▶ BRIEF: Repeat each entry exactly and drop the pictures.

▶ DATA TO PROCESS:
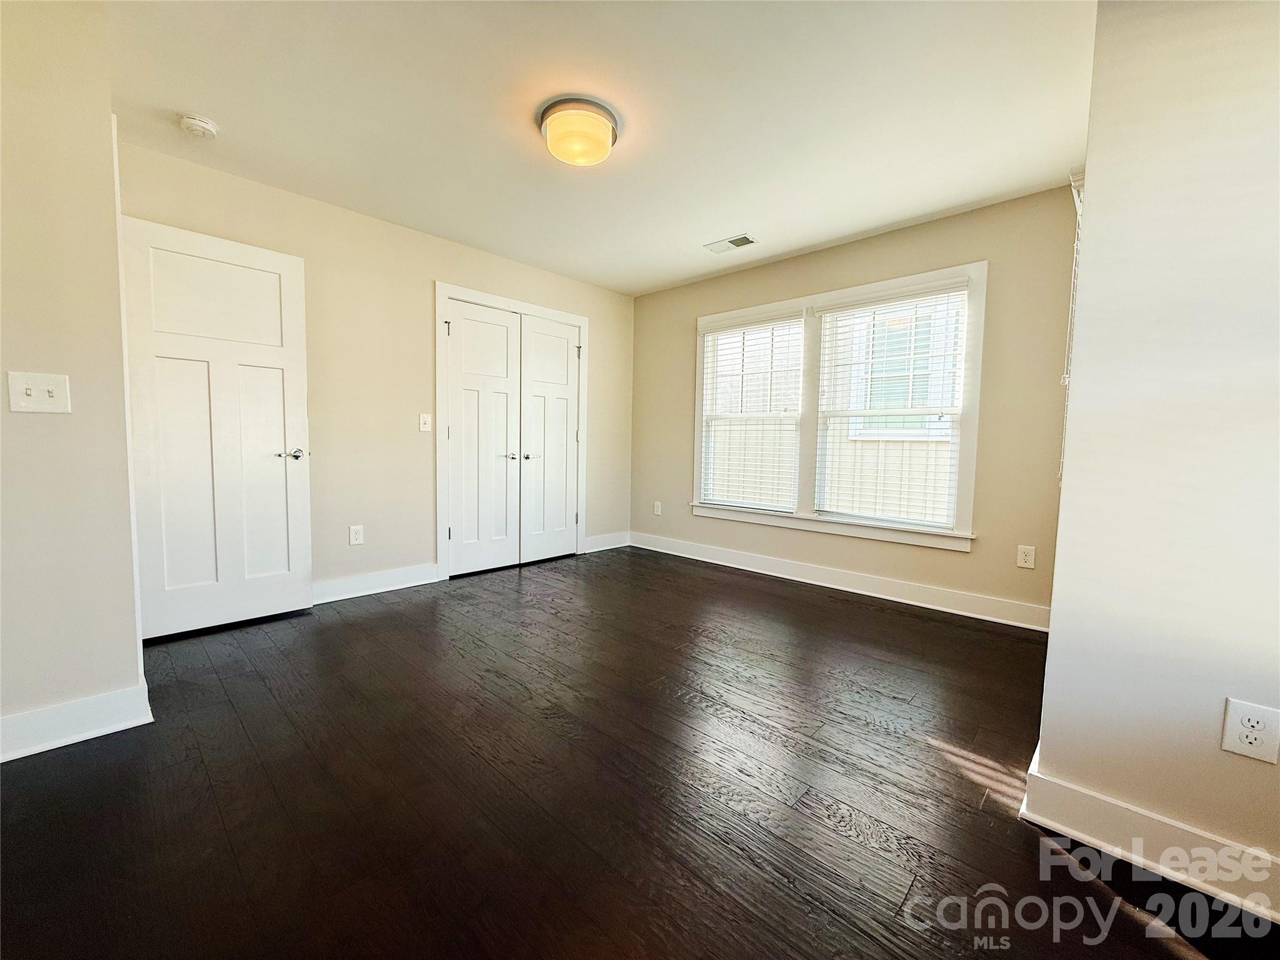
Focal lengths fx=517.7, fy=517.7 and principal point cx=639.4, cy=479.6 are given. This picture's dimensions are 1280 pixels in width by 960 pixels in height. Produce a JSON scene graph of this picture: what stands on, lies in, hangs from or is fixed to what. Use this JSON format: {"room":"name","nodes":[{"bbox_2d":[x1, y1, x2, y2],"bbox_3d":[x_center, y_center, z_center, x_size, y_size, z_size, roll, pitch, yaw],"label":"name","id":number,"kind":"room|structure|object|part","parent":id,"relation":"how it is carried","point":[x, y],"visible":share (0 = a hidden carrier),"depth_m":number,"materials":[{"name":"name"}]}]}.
{"room":"bedroom","nodes":[
{"label":"bedroom","id":0,"kind":"room"},
{"bbox_2d":[0,0,145,760],"bbox_3d":[-2.311,-0.319,1.361,0.136,2.443,1.433,5,6,43],"label":"left wall","id":1,"kind":"structure","parent":0,"point":[130,619],"depth_m":1.70,"materials":[{"name":"beige paint"}]},
{"bbox_2d":[6,371,71,413],"bbox_3d":[-1.928,-0.278,1.658,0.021,0.123,0.128,5,6,43],"label":"light switch","id":2,"kind":"object","parent":1,"relation":"attached to","point":[46,388],"visible":0.97,"depth_m":1.66,"materials":[{"name":"white plastic"}]},
{"bbox_2d":[0,677,154,763],"bbox_3d":[-2.294,0.841,1.359,0.020,0.126,1.415,5,6,43],"label":"baseboard","id":3,"kind":"structure","parent":1,"relation":"attached to","point":[75,740],"depth_m":1.75,"materials":[{"name":"white paint"}]},
{"bbox_2d":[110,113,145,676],"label":"door trim","id":4,"kind":"structure","parent":1,"relation":"attached to","point":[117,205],"depth_m":1.86,"materials":[{"name":"white paint"}]},
{"bbox_2d":[113,139,635,601],"bbox_3d":[-1.373,-0.499,3.902,0.145,2.459,3.796,5,6,43],"label":"closet wall","id":5,"kind":"structure","parent":0,"point":[465,251],"depth_m":3.42,"materials":[{"name":"beige paint"}]},
{"bbox_2d":[120,213,313,641],"bbox_3d":[-2.194,-0.227,2.734,0.148,2.027,0.742,5,6,43],"label":"door","id":6,"kind":"structure","parent":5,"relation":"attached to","point":[292,353],"depth_m":2.71,"materials":[{"name":"white paint"}]},
{"bbox_3d":[-2.012,-0.145,3.004,0.140,0.064,0.154,5,6,43],"label":"lever handle","id":7,"kind":"part","parent":6,"relation":"part of","materials":[{"name":"silver metal"}]},
{"bbox_2d":[348,524,364,545],"bbox_3d":[-1.847,0.358,3.374,0.008,0.123,0.077,5,6,43],"label":"wall socket","id":8,"kind":"object","parent":5,"relation":"attached to","point":[354,536],"visible":0.98,"depth_m":3.37,"materials":[{"name":"white plastic"}]},
{"bbox_2d":[311,561,442,605],"bbox_3d":[-1.949,0.699,3.290,0.019,0.131,1.389,5,6,43],"label":"baseboard","id":9,"kind":"structure","parent":5,"relation":"attached to","point":[430,568],"depth_m":3.46,"materials":[{"name":"white paint"}]},
{"bbox_2d":[418,413,431,431],"bbox_3d":[-1.517,-0.406,3.663,0.018,0.120,0.074,5,6,43],"label":"light switch","id":10,"kind":"object","parent":5,"relation":"attached to","point":[427,425],"visible":0.98,"depth_m":3.66,"materials":[{"name":"white plastic"}]},
{"bbox_2d":[436,283,589,580],"bbox_3d":[-1.009,-0.369,4.302,0.146,2.143,1.406,5,6,43],"label":"closet door frame","id":11,"kind":"structure","parent":5,"relation":"attached to","point":[576,318],"depth_m":3.88,"materials":[{"name":"white paint"}]},
{"bbox_2d":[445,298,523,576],"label":"closet door","id":12,"kind":"structure","parent":11,"relation":"in","point":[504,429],"depth_m":3.98,"materials":[{"name":"white paint"}]},
{"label":"closet knob","id":13,"kind":"part","parent":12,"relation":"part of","materials":[{"name":"silver metal"}]},
{"bbox_2d":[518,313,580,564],"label":"closet door","id":14,"kind":"structure","parent":11,"relation":"in","point":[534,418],"depth_m":4.40,"materials":[{"name":"white paint"}]},
{"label":"closet knob","id":15,"kind":"part","parent":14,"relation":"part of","materials":[{"name":"silver metal"}]},
{"bbox_2d":[583,530,630,552],"bbox_3d":[-0.307,0.594,4.971,0.017,0.132,0.594,5,6,43],"label":"baseboard","id":16,"kind":"structure","parent":5,"relation":"attached to","point":[608,541],"depth_m":4.95,"materials":[{"name":"white paint"}]},
{"bbox_2d":[97,0,1094,295],"bbox_3d":[-0.151,-1.606,2.011,4.548,0.114,4.820,5,6,43],"label":"ceiling","id":17,"kind":"structure","parent":0,"point":[714,221],"depth_m":2.19,"materials":[{"name":"white paint"}]},
{"bbox_2d":[177,113,219,138],"bbox_3d":[-1.995,-1.593,2.340,0.138,0.045,0.136,5,6,43],"label":"smoke detector","id":18,"kind":"object","parent":17,"relation":"attached to","point":[207,127],"visible":0.98,"depth_m":2.31,"materials":[{"name":"white plastic"}]},
{"bbox_2d":[537,96,619,166],"bbox_3d":[-0.271,-1.518,2.319,0.359,0.141,0.360,5,6,43],"label":"ceiling light","id":19,"kind":"object","parent":17,"relation":"attached to","point":[613,130],"visible":0.99,"depth_m":2.22,"materials":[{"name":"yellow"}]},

▶ SOLVED EXERCISE:
Focal lengths fx=517.7, fy=517.7 and principal point cx=639.4, cy=479.6 are given. This picture's dimensions are 1280 pixels in width by 960 pixels in height. Produce a JSON scene graph of this picture: what stands on, lies in, hangs from or is fixed to what. Use this JSON format: {"room":"name","nodes":[{"bbox_2d":[x1, y1, x2, y2],"bbox_3d":[x_center, y_center, z_center, x_size, y_size, z_size, roll, pitch, yaw],"label":"name","id":number,"kind":"room|structure|object|part","parent":id,"relation":"how it is carried","point":[x, y],"visible":share (0 = a hidden carrier),"depth_m":number,"materials":[{"name":"name"}]}]}.
{"room":"bedroom","nodes":[
{"label":"bedroom","id":0,"kind":"room"},
{"bbox_2d":[0,0,145,760],"bbox_3d":[-2.311,-0.319,1.361,0.136,2.443,1.433,5,6,43],"label":"left wall","id":1,"kind":"structure","parent":0,"point":[130,619],"depth_m":1.70,"materials":[{"name":"beige paint"}]},
{"bbox_2d":[6,371,71,413],"bbox_3d":[-1.928,-0.278,1.658,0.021,0.123,0.128,5,6,43],"label":"light switch","id":2,"kind":"object","parent":1,"relation":"attached to","point":[46,388],"visible":0.97,"depth_m":1.66,"materials":[{"name":"white plastic"}]},
{"bbox_2d":[0,677,154,763],"bbox_3d":[-2.294,0.841,1.359,0.020,0.126,1.415,5,6,43],"label":"baseboard","id":3,"kind":"structure","parent":1,"relation":"attached to","point":[75,740],"depth_m":1.75,"materials":[{"name":"white paint"}]},
{"bbox_2d":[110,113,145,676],"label":"door trim","id":4,"kind":"structure","parent":1,"relation":"attached to","point":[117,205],"depth_m":1.86,"materials":[{"name":"white paint"}]},
{"bbox_2d":[113,139,635,601],"bbox_3d":[-1.373,-0.499,3.902,0.145,2.459,3.796,5,6,43],"label":"closet wall","id":5,"kind":"structure","parent":0,"point":[465,251],"depth_m":3.42,"materials":[{"name":"beige paint"}]},
{"bbox_2d":[120,213,313,641],"bbox_3d":[-2.194,-0.227,2.734,0.148,2.027,0.742,5,6,43],"label":"door","id":6,"kind":"structure","parent":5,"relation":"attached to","point":[292,353],"depth_m":2.71,"materials":[{"name":"white paint"}]},
{"bbox_3d":[-2.012,-0.145,3.004,0.140,0.064,0.154,5,6,43],"label":"lever handle","id":7,"kind":"part","parent":6,"relation":"part of","materials":[{"name":"silver metal"}]},
{"bbox_2d":[348,524,364,545],"bbox_3d":[-1.847,0.358,3.374,0.008,0.123,0.077,5,6,43],"label":"wall socket","id":8,"kind":"object","parent":5,"relation":"attached to","point":[354,536],"visible":0.98,"depth_m":3.37,"materials":[{"name":"white plastic"}]},
{"bbox_2d":[311,561,442,605],"bbox_3d":[-1.949,0.699,3.290,0.019,0.131,1.389,5,6,43],"label":"baseboard","id":9,"kind":"structure","parent":5,"relation":"attached to","point":[430,568],"depth_m":3.46,"materials":[{"name":"white paint"}]},
{"bbox_2d":[418,413,431,431],"bbox_3d":[-1.517,-0.406,3.663,0.018,0.120,0.074,5,6,43],"label":"light switch","id":10,"kind":"object","parent":5,"relation":"attached to","point":[427,425],"visible":0.98,"depth_m":3.66,"materials":[{"name":"white plastic"}]},
{"bbox_2d":[436,283,589,580],"bbox_3d":[-1.009,-0.369,4.302,0.146,2.143,1.406,5,6,43],"label":"closet door frame","id":11,"kind":"structure","parent":5,"relation":"attached to","point":[576,318],"depth_m":3.88,"materials":[{"name":"white paint"}]},
{"bbox_2d":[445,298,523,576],"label":"closet door","id":12,"kind":"structure","parent":11,"relation":"in","point":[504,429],"depth_m":3.98,"materials":[{"name":"white paint"}]},
{"label":"closet knob","id":13,"kind":"part","parent":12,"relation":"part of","materials":[{"name":"silver metal"}]},
{"bbox_2d":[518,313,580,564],"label":"closet door","id":14,"kind":"structure","parent":11,"relation":"in","point":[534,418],"depth_m":4.40,"materials":[{"name":"white paint"}]},
{"label":"closet knob","id":15,"kind":"part","parent":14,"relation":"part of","materials":[{"name":"silver metal"}]},
{"bbox_2d":[583,530,630,552],"bbox_3d":[-0.307,0.594,4.971,0.017,0.132,0.594,5,6,43],"label":"baseboard","id":16,"kind":"structure","parent":5,"relation":"attached to","point":[608,541],"depth_m":4.95,"materials":[{"name":"white paint"}]},
{"bbox_2d":[97,0,1094,295],"bbox_3d":[-0.151,-1.606,2.011,4.548,0.114,4.820,5,6,43],"label":"ceiling","id":17,"kind":"structure","parent":0,"point":[714,221],"depth_m":2.19,"materials":[{"name":"white paint"}]},
{"bbox_2d":[177,113,219,138],"bbox_3d":[-1.995,-1.593,2.340,0.138,0.045,0.136,5,6,43],"label":"smoke detector","id":18,"kind":"object","parent":17,"relation":"attached to","point":[207,127],"visible":0.98,"depth_m":2.31,"materials":[{"name":"white plastic"}]},
{"bbox_2d":[537,96,619,166],"bbox_3d":[-0.271,-1.518,2.319,0.359,0.141,0.360,5,6,43],"label":"ceiling light","id":19,"kind":"object","parent":17,"relation":"attached to","point":[613,130],"visible":0.99,"depth_m":2.22,"materials":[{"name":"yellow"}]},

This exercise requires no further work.